I’ve wondered what the point of it is. If I’m not truly giving my all and getting what I wanted out of this experience, why am I doing it? I feel like a failed mother, and definitely a failed student. I’m going through the motions, living by default instead of being proactive. When two of my classmates attended and presented at the Architecture for Humanity Design Like You Give a Damn conference, jealousy welled up inside me. It was disappointment in myself because I am not designing like I give a damn. I’m not pursuing opportunities. I tried to volunteer twice for Architects Without Borders but had to drop out twice due to time constraints. I want to be like Grace, Annie, and Jackie. They are passionate and generous, determined and driven. I am a disappointment.
I almost dropped out this term, but then an incredible opportunity arose: a studio about avenues and passageways along Istiklal avenue in Istanbul, with grant money to cover the majority of the costs of a class trip. One of my favorite professors from undergrad is coming up to teach it. Here is my opportunity: to study something I love, to travel, to devote energy to something meaningful and exciting. I jumped at the chance and started pumping like a mad woman to build up the 210 ounces of freezer stash required for my absence from Matthew Ali. My husband is supportive, and we figured out a way to pay for the portion not covered by the grant. “If anyone should go, it’s you,” my mother-in-law said, excited for me.
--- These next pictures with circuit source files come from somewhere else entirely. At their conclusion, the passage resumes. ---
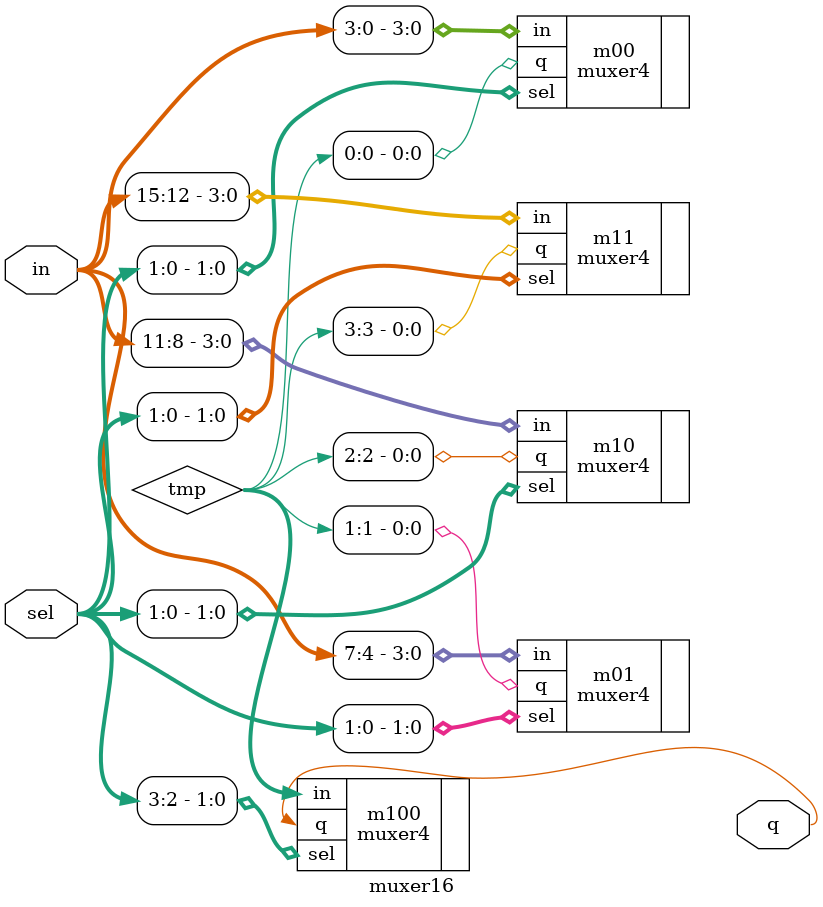
<source format=sv>
module muxer16(
    input [15:0] in,
    input [3:0] sel,
    output logic q
    );
    
logic [3:0] tmp;

muxer4 m00(.in(in[3:0]), .sel(sel[1:0]), .q(tmp[0]));
muxer4 m01(.in(in[7:4]), .sel(sel[1:0]), .q(tmp[1]));
muxer4 m10(.in(in[11:8]), .sel(sel[1:0]), .q(tmp[2]));
muxer4 m11(.in(in[15:12]), .sel(sel[1:0]), .q(tmp[3]));

muxer4 m100(.in(tmp), .sel(sel[3:2]), .q(q));

endmodule    
</source>
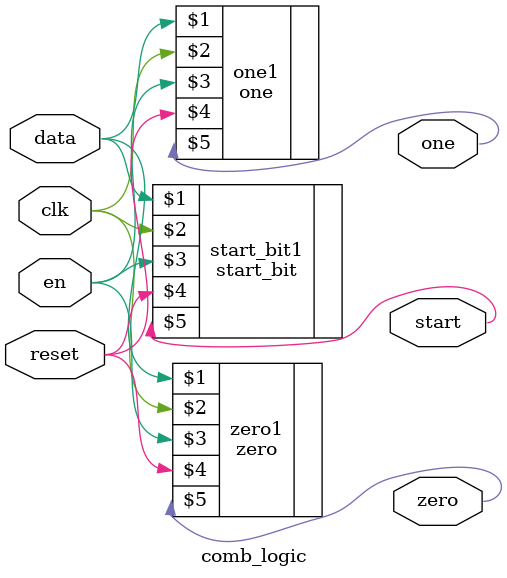
<source format=v>
module comb_logic(input data, input clk, input en, input reset, output zero, output one, output start); 

zero zero1(data, clk, en, reset, zero);
one one1(data, clk, en, reset, one);
start_bit start_bit1(data, clk, en, reset, start);

endmodule

</source>
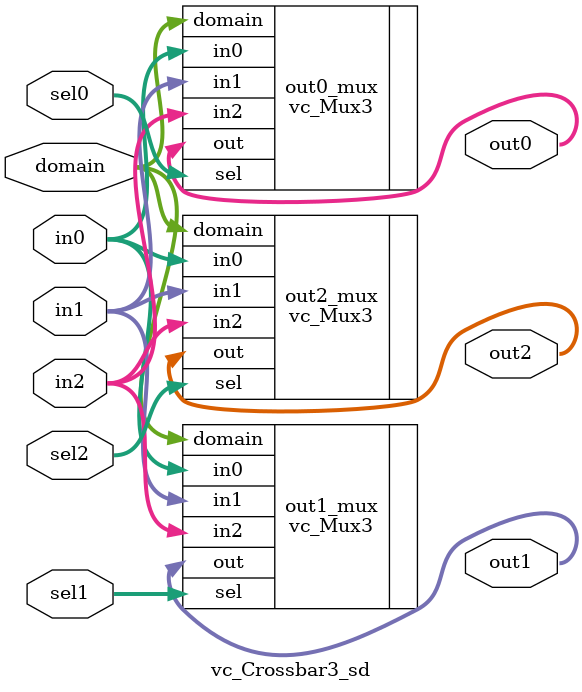
<source format=v>

`ifndef VC_CROSSBAR3_SAMEDOMAIN_V
`define VC_CROSSBARS_SAMEDOMAIN_V

`include "vc-mux3-sd.v"


module vc_Crossbar3_sd
#(
  parameter p_nbits = 32
)
(
  
  input	 [1:0]			 				domain,

  input  [p_nbits-1:0]   	in0,
  input  [p_nbits-1:0]   	in1,
  input  [p_nbits-1:0]   	in2,

  input  [1:0]           				sel0,
  input  [1:0]           				sel1,
  input  [1:0]           				sel2,

  output [p_nbits-1:0]   	out0,
  output [p_nbits-1:0]   	out1,
  output [p_nbits-1:0]   	out2
);

  vc_Mux3#(p_nbits) out0_mux
  (
    .in0 (in0),
    .in1 (in1),
    .in2 (in2),
	.domain(domain),
    .sel (sel0),
    .out (out0)
  );

  vc_Mux3#(p_nbits) out1_mux
  (
    .in0 (in0),
    .in1 (in1),
    .in2 (in2),
	.domain(domain),
    .sel (sel1),
    .out (out1)
  );

  vc_Mux3#(p_nbits) out2_mux
  (
    .in0 (in0),
    .in1 (in1),
    .in2 (in2),
	.domain(domain),
    .sel (sel2),
    .out (out2)
  );

endmodule

`endif /* VC_CROSSBARS_V */

</source>
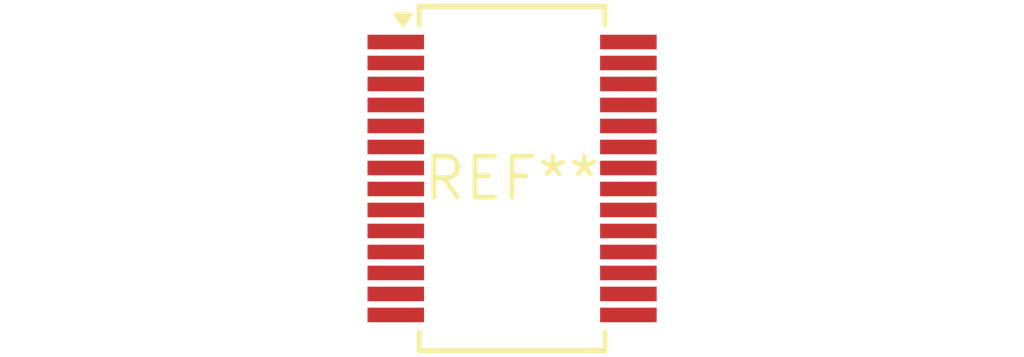
<source format=kicad_pcb>
(kicad_pcb (version 20240108) (generator pcbnew)

  (general
    (thickness 1.6)
  )

  (paper "A4")
  (layers
    (0 "F.Cu" signal)
    (31 "B.Cu" signal)
    (32 "B.Adhes" user "B.Adhesive")
    (33 "F.Adhes" user "F.Adhesive")
    (34 "B.Paste" user)
    (35 "F.Paste" user)
    (36 "B.SilkS" user "B.Silkscreen")
    (37 "F.SilkS" user "F.Silkscreen")
    (38 "B.Mask" user)
    (39 "F.Mask" user)
    (40 "Dwgs.User" user "User.Drawings")
    (41 "Cmts.User" user "User.Comments")
    (42 "Eco1.User" user "User.Eco1")
    (43 "Eco2.User" user "User.Eco2")
    (44 "Edge.Cuts" user)
    (45 "Margin" user)
    (46 "B.CrtYd" user "B.Courtyard")
    (47 "F.CrtYd" user "F.Courtyard")
    (48 "B.Fab" user)
    (49 "F.Fab" user)
    (50 "User.1" user)
    (51 "User.2" user)
    (52 "User.3" user)
    (53 "User.4" user)
    (54 "User.5" user)
    (55 "User.6" user)
    (56 "User.7" user)
    (57 "User.8" user)
    (58 "User.9" user)
  )

  (setup
    (pad_to_mask_clearance 0)
    (pcbplotparams
      (layerselection 0x00010fc_ffffffff)
      (plot_on_all_layers_selection 0x0000000_00000000)
      (disableapertmacros false)
      (usegerberextensions false)
      (usegerberattributes false)
      (usegerberadvancedattributes false)
      (creategerberjobfile false)
      (dashed_line_dash_ratio 12.000000)
      (dashed_line_gap_ratio 3.000000)
      (svgprecision 4)
      (plotframeref false)
      (viasonmask false)
      (mode 1)
      (useauxorigin false)
      (hpglpennumber 1)
      (hpglpenspeed 20)
      (hpglpendiameter 15.000000)
      (dxfpolygonmode false)
      (dxfimperialunits false)
      (dxfusepcbnewfont false)
      (psnegative false)
      (psa4output false)
      (plotreference false)
      (plotvalue false)
      (plotinvisibletext false)
      (sketchpadsonfab false)
      (subtractmaskfromsilk false)
      (outputformat 1)
      (mirror false)
      (drillshape 1)
      (scaleselection 1)
      (outputdirectory "")
    )
  )

  (net 0 "")

  (footprint "SSOP-28_5.3x10.2mm_P0.65mm" (layer "F.Cu") (at 0 0))

)

</source>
I asked my dad for advice on finding an inexpensive ticket to Istanbul. As a concerned father and grandfather, he asked innocently, “What about the baby?” It brought out into the open a part of me I’ve been shoving deep down inside, because I can’t bear to think of it. A week away from my son. The agony of saying goodbye to him and my husband at the airport, then boarding a plane, my breasts swollen with milk, and no baby to hold in my arms. I went into a depressive tailspin of misery and doubt. I started having panic attacks thinking about being away. I am a bad mother. I am abandoning my baby. I asked my husband if he would go. He said no, but that he understood why I want to. I thought, well I’ll get a good night’s sleep and it might be a nice break. Then I felt guilty for being so selfish. I look into my son’s eyes and I can’t bear the thought of being away. I also can’t bear the thought of giving up this opportunity.
On the way to school one day, I verbalized each scenario to see what it felt like.
“I’m not going. I’m going to stay home with my son and not go to Istanbul. I’ll miss a great opportunity but I’ll be home with my baby.” A heaviness presented in my heart. A wrenching, tugging feeling opened a hole, and it felt like my entire body was caving in on itself. It felt like a break-up. I’m breaking up with my dream. Utter crushing depression. I slumped in the passenger seat of the car as Tom drove us down Couch street.
“I’m going. I’m going to Istanbul and I’m going to have a great time exploring the city. I will be away from my son and I will miss him very much.” Excitement, then fear. Overwhelming fear. My heart started racing, my face flushed, and my breathing quickened as the panic attack started to take control. I had to distract myself with another thought.
“Fear is not a good reason,” Tom said. “You realize you have a tendency to sabotage yourself?” I do. Every time I approach achieving a dream, panic ensues, and I do something to mess it up. I am constantly telling myself why I can’t do something. I settle for half way.
So I’m going. My son needs a mother who doesn’t give up part of her soul, even if it means a week away from him. I have to be whole in order to be good to him. I need to be happy so he can learn to live joyfully. Is it the right thing to do? No. Yes. It’s an incredible opportunity at an incredibly inopportune time.